* **Exercise instructions**: Reproduce the data below verbatim, from the line containing "ALL OTHER OFFERINGS" through the line containing "No categories", both included. Leave the pictures out of your answer.

* **Extracted data**:
*****

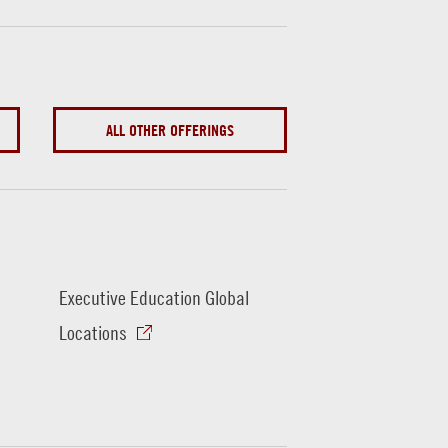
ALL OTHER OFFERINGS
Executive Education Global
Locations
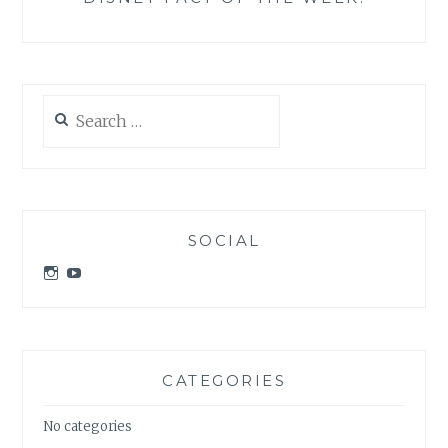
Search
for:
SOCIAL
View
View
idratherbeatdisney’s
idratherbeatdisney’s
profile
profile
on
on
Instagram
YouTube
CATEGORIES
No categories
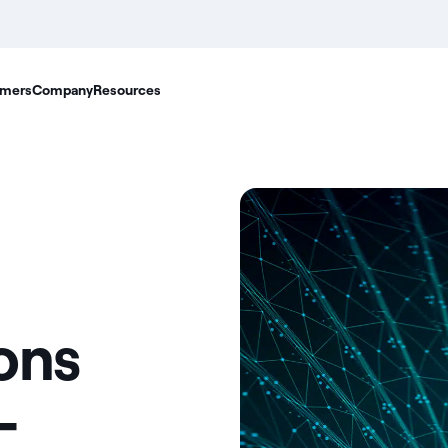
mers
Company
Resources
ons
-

*****

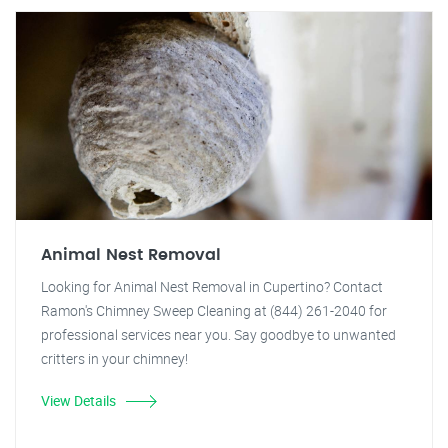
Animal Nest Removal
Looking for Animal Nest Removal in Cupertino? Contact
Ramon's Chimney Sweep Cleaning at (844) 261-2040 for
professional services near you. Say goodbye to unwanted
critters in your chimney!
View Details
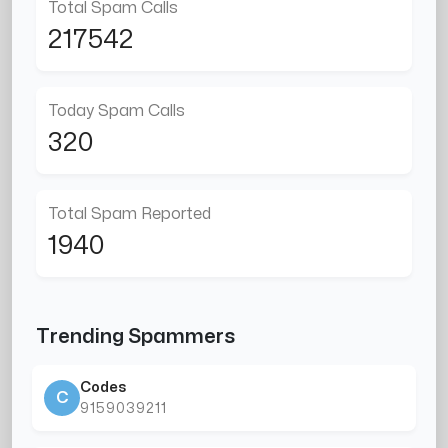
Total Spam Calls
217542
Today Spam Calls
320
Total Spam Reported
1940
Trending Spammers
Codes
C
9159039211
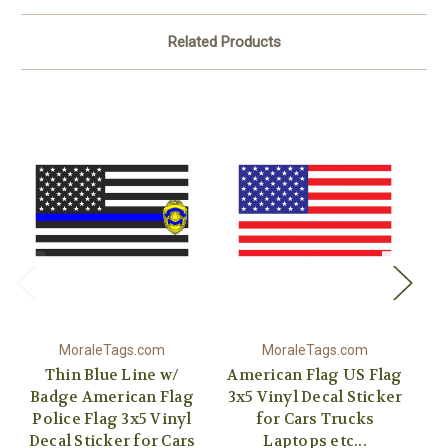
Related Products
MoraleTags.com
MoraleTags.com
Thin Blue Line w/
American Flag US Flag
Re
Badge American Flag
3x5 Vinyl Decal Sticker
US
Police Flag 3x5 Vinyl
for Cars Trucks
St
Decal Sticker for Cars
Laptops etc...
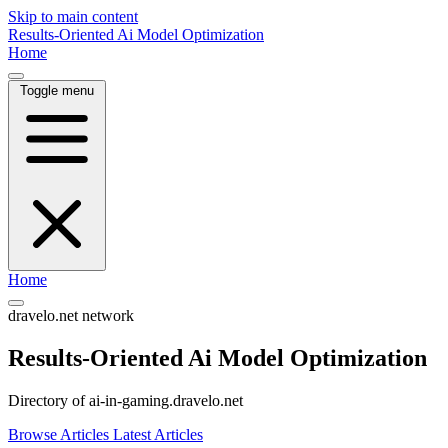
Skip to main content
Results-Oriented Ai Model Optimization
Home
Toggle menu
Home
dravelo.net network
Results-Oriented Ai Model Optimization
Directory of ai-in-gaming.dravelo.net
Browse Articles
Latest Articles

*****

* **Answer area**:
ALL OTHER OFFERINGS
Executive Education Global
Locations
Search
for:
SOCIAL
View
View
idratherbeatdisney’s
idratherbeatdisney’s
profile
profile
on
on
Instagram
YouTube
CATEGORIES
No categories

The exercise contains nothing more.